• DIRECTIVE: Write out the text of each row below as a JSON list of strings, with one string per line and no blank lines.

:: RECORDS FOR THIS TASK ::

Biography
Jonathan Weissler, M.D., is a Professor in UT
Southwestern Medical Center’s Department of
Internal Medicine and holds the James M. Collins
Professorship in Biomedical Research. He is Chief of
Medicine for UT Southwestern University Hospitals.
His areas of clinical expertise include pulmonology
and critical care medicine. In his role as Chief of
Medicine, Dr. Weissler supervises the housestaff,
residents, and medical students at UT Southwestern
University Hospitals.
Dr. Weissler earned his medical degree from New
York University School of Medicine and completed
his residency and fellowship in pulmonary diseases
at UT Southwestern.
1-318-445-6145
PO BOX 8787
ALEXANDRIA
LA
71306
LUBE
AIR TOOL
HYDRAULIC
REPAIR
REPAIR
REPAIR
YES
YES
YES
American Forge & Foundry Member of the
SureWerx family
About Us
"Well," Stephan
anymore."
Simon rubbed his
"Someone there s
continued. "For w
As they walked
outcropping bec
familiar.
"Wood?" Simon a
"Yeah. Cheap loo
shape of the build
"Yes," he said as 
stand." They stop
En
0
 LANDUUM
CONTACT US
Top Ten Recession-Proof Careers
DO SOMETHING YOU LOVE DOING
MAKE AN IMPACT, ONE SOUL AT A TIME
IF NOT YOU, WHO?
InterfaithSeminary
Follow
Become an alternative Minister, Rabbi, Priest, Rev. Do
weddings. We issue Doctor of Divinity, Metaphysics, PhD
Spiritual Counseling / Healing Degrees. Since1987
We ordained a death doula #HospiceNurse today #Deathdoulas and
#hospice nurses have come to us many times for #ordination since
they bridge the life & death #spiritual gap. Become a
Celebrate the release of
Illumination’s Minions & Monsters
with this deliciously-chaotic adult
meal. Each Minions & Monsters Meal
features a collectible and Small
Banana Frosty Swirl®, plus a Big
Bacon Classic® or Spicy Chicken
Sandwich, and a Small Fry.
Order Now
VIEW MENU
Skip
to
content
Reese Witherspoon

:::

• TASK RESPONSE:
[
  "Biography",
  "Jonathan Weissler, M.D., is a Professor in UT",
  "Southwestern Medical Center’s Department of",
  "Internal Medicine and holds the James M. Collins",
  "Professorship in Biomedical Research. He is Chief of",
  "Medicine for UT Southwestern University Hospitals.",
  "His areas of clinical expertise include pulmonology",
  "and critical care medicine. In his role as Chief of",
  "Medicine, Dr. Weissler supervises the housestaff,",
  "residents, and medical students at UT Southwestern",
  "University Hospitals.",
  "Dr. Weissler earned his medical degree from New",
  "York University School of Medicine and completed",
  "his residency and fellowship in pulmonary diseases",
  "at UT Southwestern.",
  "1-318-445-6145",
  "PO BOX 8787",
  "ALEXANDRIA",
  "LA",
  "71306",
  "LUBE",
  "AIR TOOL",
  "HYDRAULIC",
  "REPAIR",
  "REPAIR",
  "REPAIR",
  "YES",
  "YES",
  "YES",
  "American Forge & Foundry Member of the",
  "SureWerx family",
  "About Us",
  "\"Well,\" Stephan",
  "anymore.\"",
  "Simon rubbed his",
  "\"Someone there s",
  "continued. \"For w",
  "As they walked",
  "outcropping bec",
  "familiar.",
  "\"Wood?\" Simon a",
  "\"Yeah. Cheap loo",
  "shape of the build",
  "\"Yes,\" he said as ",
  "stand.\" They stop",
  "En",
  "0",
  " LANDUUM",
  "CONTACT US",
  "Top Ten Recession-Proof Careers",
  "DO SOMETHING YOU LOVE DOING",
  "MAKE AN IMPACT, ONE SOUL AT A TIME",
  "IF NOT YOU, WHO?",
  "InterfaithSeminary",
  "Follow",
  "Become an alternative Minister, Rabbi, Priest, Rev. Do",
  "weddings. We issue Doctor of Divinity, Metaphysics, PhD",
  "Spiritual Counseling / Healing Degrees. Since1987",
  "We ordained a death doula #HospiceNurse today #Deathdoulas and",
  "#hospice nurses have come to us many times for #ordination since",
  "they bridge the life & death #spiritual gap. Become a",
  "Celebrate the release of",
  "Illumination’s Minions & Monsters",
  "with this deliciously-chaotic adult",
  "meal. Each Minions & Monsters Meal",
  "features a collectible and Small",
  "Banana Frosty Swirl®, plus a Big",
  "Bacon Classic® or Spicy Chicken",
  "Sandwich, and a Small Fry.",
  "Order Now",
  "VIEW MENU",
  "Skip",
  "to",
  "content",
  "Reese Witherspoon"
]